First Philadelphia edition, swiftly issued following the same year's virtually unobtainable South Carolina first edition, containing Burke's anonymous, highly controversial attack on the Society of Cincinnati, printed and sold by Philadelphia printer Robert Bell who notably issued the same year's first edition of Observations on a Late Pamphlet, Entituled, Considerations, the latter widely attributed to Stephen Moylan in a defiant rebuke of Burke's assault and in support of the Society.

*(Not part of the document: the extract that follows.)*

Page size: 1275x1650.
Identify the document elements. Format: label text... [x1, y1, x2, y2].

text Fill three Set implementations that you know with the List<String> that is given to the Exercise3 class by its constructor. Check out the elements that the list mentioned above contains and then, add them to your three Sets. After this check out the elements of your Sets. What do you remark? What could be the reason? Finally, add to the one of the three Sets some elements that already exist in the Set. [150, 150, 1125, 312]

The Society of Cincinnati was formed by officers of the Continental Army in May 1783. General Knox desired a form of insignia which would identify veterans of the Revolutionary War, and which could be passed on to their heirs as a memory of their service. The Society also sought to provide aid to families of soldiers killed in the war and to veterans who were in dire need, and it sought to foster greater cooperation between the states, in hopes of creating a stronger Union. The Society was open to all officers who had served at least three years in the Continental Army, and was to be continued by the members' eldest male sons. In December 1783 Washington was elected its first president, serving until 1799, when he was succeeded by Alexander Hamilton. Despite the society's seemingly benign aims, however, its policy of hereditary membership provoked widespread criticism and fears that its members intended to forge an American dynasty.

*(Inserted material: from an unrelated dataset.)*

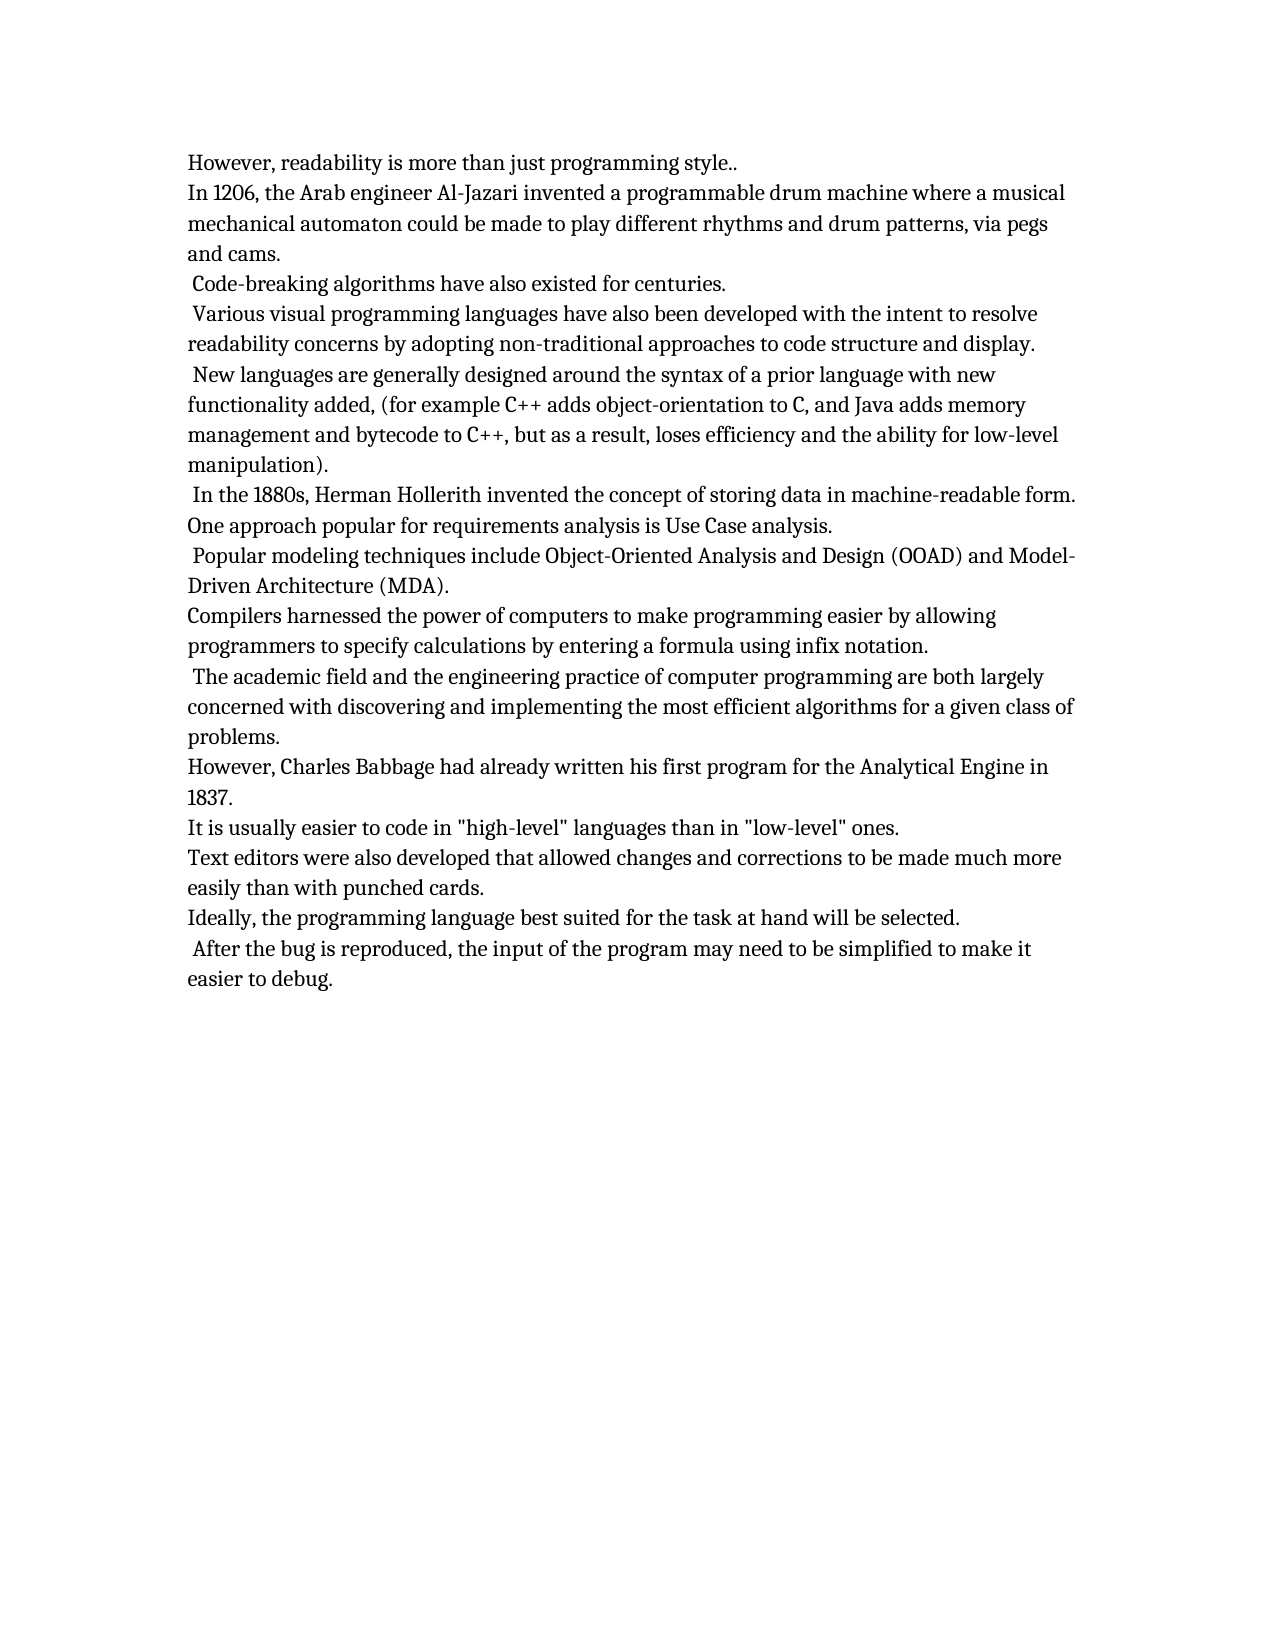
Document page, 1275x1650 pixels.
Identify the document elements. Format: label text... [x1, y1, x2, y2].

text However, readability is more than just programming style.. In 1206, the Arab engineer Al-Jazari invented a programmable drum machine where a musical mechanical automaton could be made to play different rhythms and drum patterns, via pegs and cams. Code-breaking algorithms have also existed for centuries. Various visual programming languages have also been developed with the intent to resolve readability concerns by adopting non-traditional approaches to code structure and display. New languages are generally designed around the syntax of a prior language with new functionality added, (for example C++ adds object-orientation to C, and Java adds memory management and bytecode to C++, but as a result, loses efficiency and the ability for low-level manipulation). In the 1880s, Herman Hollerith invented the concept of storing data in machine-readable form. One approach popular for requirements analysis is Use Case analysis. Popular modeling techniques include Object-Oriented Analysis and Design (OOAD) and Model-Driven Architecture (MDA). Compilers harnessed the power of computers to make programming easier by allowing programmers to specify calculations by entering a formula using infix notation. The academic field and the engineering practice of computer programming are both largely concerned with discovering and implementing the most efficient algorithms for a given class of problems. However, Charles Babbage had already written his first program for the Analytical Engine in 1837. It is usually easier to code in "high-level" languages than in "low-level" ones. Text editors were also developed that allowed changes and corrections to be made much more easily than with punched cards. Ideally, the programming language best suited for the task at hand will be selected. After the bug is reproduced, the input of the program may need to be simplified to make it easier to debug. [187, 150, 1087, 992]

In Considerations Burke points to a great danger that the Society would lead to a new ruling class, one that would dominate America and subvert its revolutionary ideals. He warns that "however pious or patriotic the pretense… any political combination of military commanders is, in a Republican government, extremely hazardous, and highly censurable." His worst fears about the Society were never realized—in no small part because of publication of Considerations—yet it sparked a meaningful, fiercely divisive controversy. "Burke's spear ignited a full-dress debate, and his Considerations became its centerpiece" (Meleney, Public Life, 88-89). While his protests did not end the Society, Considerations was powerful indictment of the status quo of political rule. He was concerned not only with potential dangers, but with the already visible rule of a political elite. "The government of this country, as formed by the Constitution of 1778, was supposed to be a democracy. If this was the case, which I shall not dispute, it naturally ran into an aristocracy. The nature of the climate and fertility of the soil: The unequal distribution of property: The gentry below holding the government of the State through the war: and particularly, the want in the interior settlements, of men of knowledge and capacity for business: All this combined to establish the dominion and authority of a few below. But whatever [the form of government] before the reduction of Charleston, it is this moment a pure, simple aristocracy."

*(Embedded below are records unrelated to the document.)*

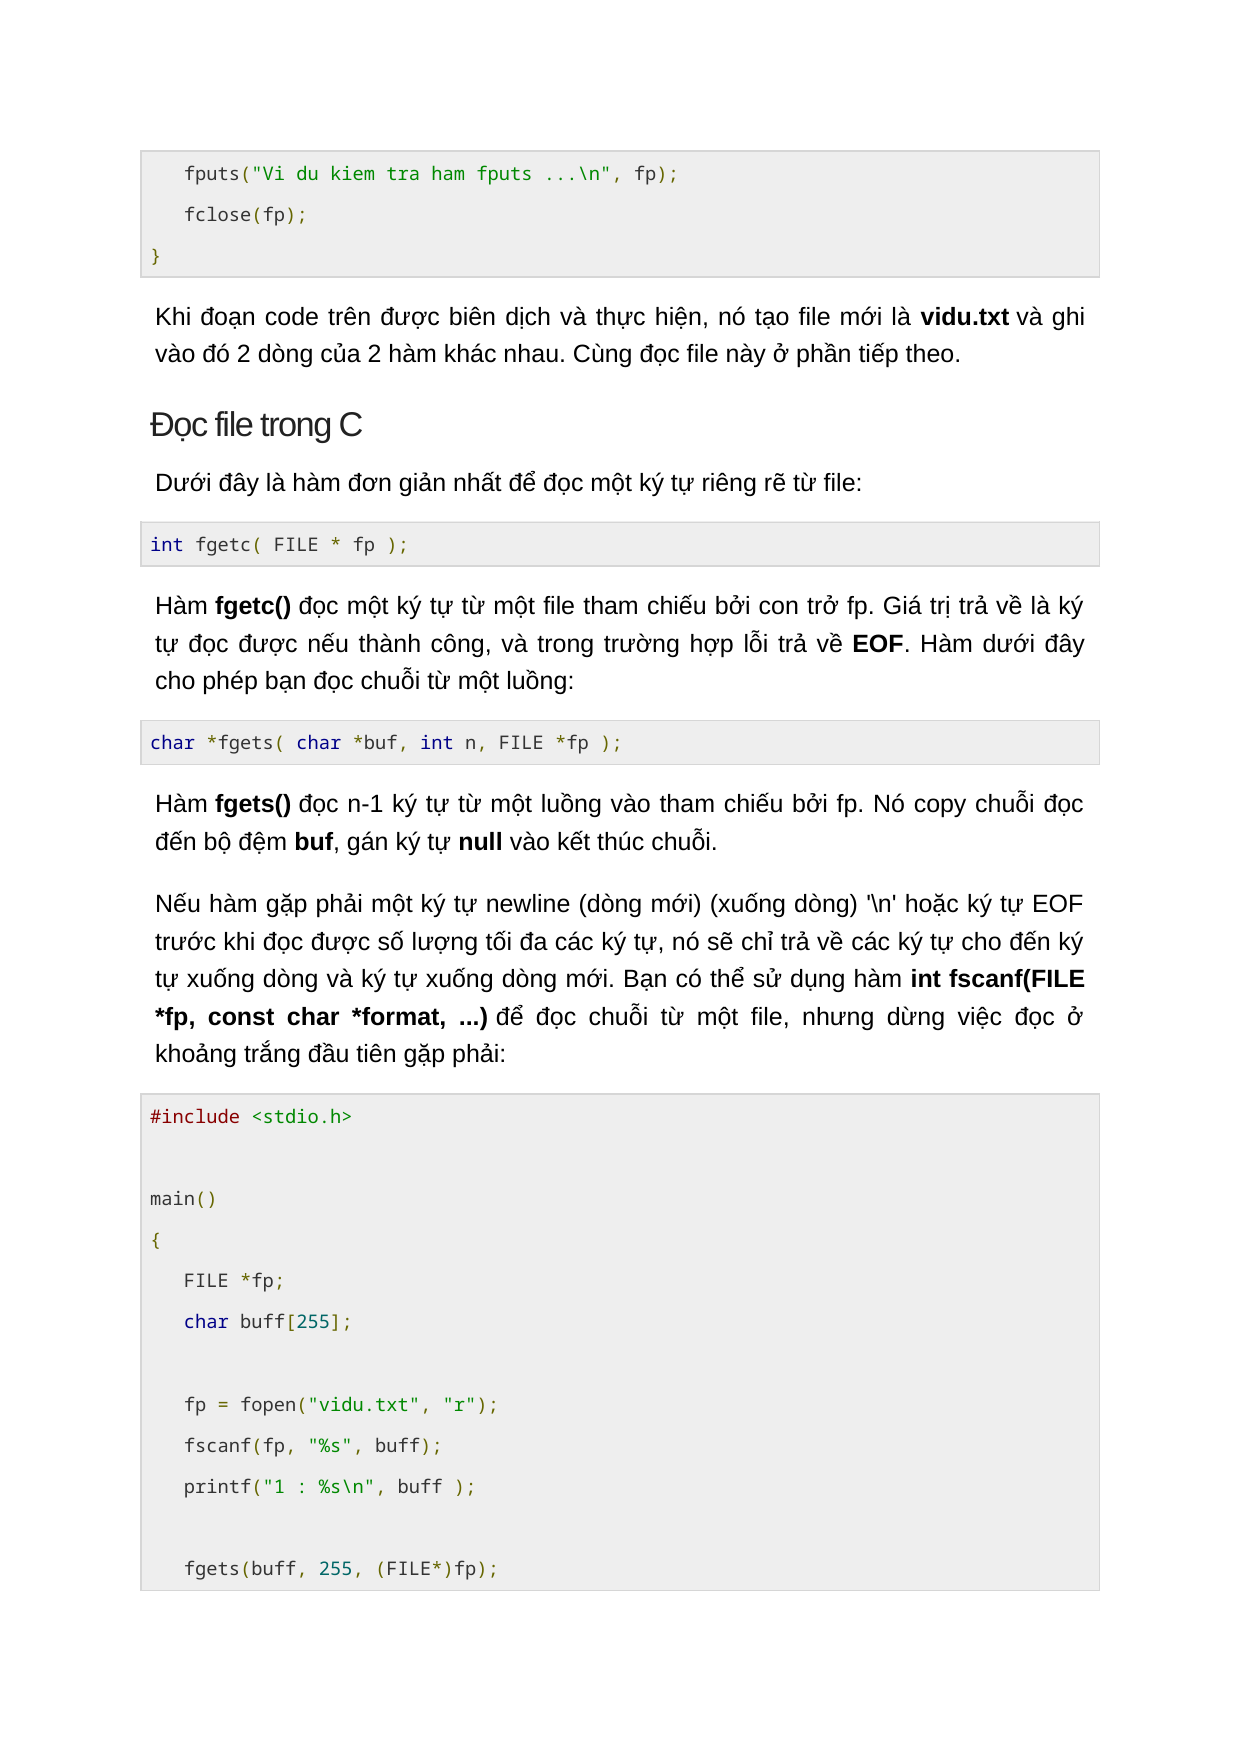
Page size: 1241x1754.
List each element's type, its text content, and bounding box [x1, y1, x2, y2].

text int fgetc( FILE * fp ); [142, 523, 1099, 565]
text fputs("Vi du kiem tra ham fputs ...\n", fp); [142, 152, 1099, 185]
text fgets(buff, 255, (FILE*)fp); [142, 1546, 1099, 1590]
text Hàm fgets() đọc n-1 ký tự từ một luồng vào tham chiếu bởi fp. Nó copy chuỗi đọc đến bộ đệm buf, gán ký tự null vào kết thúc chuỗi. [155, 781, 1085, 856]
text printf("1 : %s\n", buff ); [142, 1463, 1099, 1499]
text FILE *fp; [142, 1258, 1099, 1293]
text #include <stdio.h> [142, 1095, 1099, 1129]
text { [142, 1217, 1099, 1252]
text Hàm fgetc() đọc một ký tự từ một file tham chiếu bởi con trở fp. Giá trị trả về là ký tự đọc được nếu thành công, và trong trường hợp lỗi trả về EOF. Hàm dưới đây cho phép bạn đọc chuỗi từ một luồng: [155, 582, 1085, 695]
text } [142, 232, 1099, 276]
text char buff[255]; [142, 1299, 1099, 1334]
text char *fgets( char *buf, int n, FILE *fp ); [142, 721, 1099, 764]
text Nếu hàm gặp phải một ký tự newline (dòng mới) (xuống dòng) '\n' hoặc ký tự EOF trước khi đọc được số lượng tối đa các ký tự, nó sẽ chỉ trả về các ký tự cho đến ký tự xuống dòng và ký tự xuống dòng mới. Bạn có thể sử dụng hàm int fscanf(FILE *fp, const char *format, ...) để đọc chuỗi từ một file, nhưng dừng việc đọc ở khoảng trắng đầu tiên gặp phải: [155, 881, 1085, 1068]
text fscanf(fp, "%s", buff); [142, 1422, 1099, 1458]
text Dưới đây là hàm đơn giản nhất để đọc một ký tự riêng rẽ từ file: [155, 459, 1085, 496]
subtitle Đọc file trong C [150, 399, 1085, 443]
text fclose(fp); [142, 191, 1099, 227]
text fp = fopen("vidu.txt", "r"); [142, 1381, 1099, 1417]
text main() [142, 1176, 1099, 1211]
text Khi đoạn code trên được biên dịch và thực hiện, nó tạo file mới là vidu.txt và ghi vào đó 2 dòng của 2 hàm khác nhau. Cùng đọc file này ở phần tiếp theo. [155, 293, 1085, 368]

To Burke, the Society fueled this inequality. One of the leading actors in South Carolina politics during the Revolution, he had emigrated from Ireland by 1769 before settling in Charleston. He was a officer in the state militia until 1778, when he was elected a circuit court judge. On returning to the field in 1780, he fought in the Continental Army for two years. Burke was in the state legislature (1781-82, 1784-89) and after the war continued to serve on the bench before becoming a delegate to the 1788 state ratifying convention for the Federal constitution. There he acted as the voice of the South Caroline back-country and opposed ratification. He was elected to the First U.S. Congress (1789-91), and was still serving in courts of equity when he died in 1802. First Philadelphia edition: precedes the New York and Hartford editions. Publisher's advertisement to lower half of rear text leaf. Sabin 9279. Howes B993. Evans 17863. (South Carolina) See Evans 17862; Turnbull I:238; Howes B973; Sabin 13118. Small early owner signature above title page.

Text fresh with tiny closed tear at gutter edge of title page not affecting text, trace of marginal toning. A rare about-fine copy.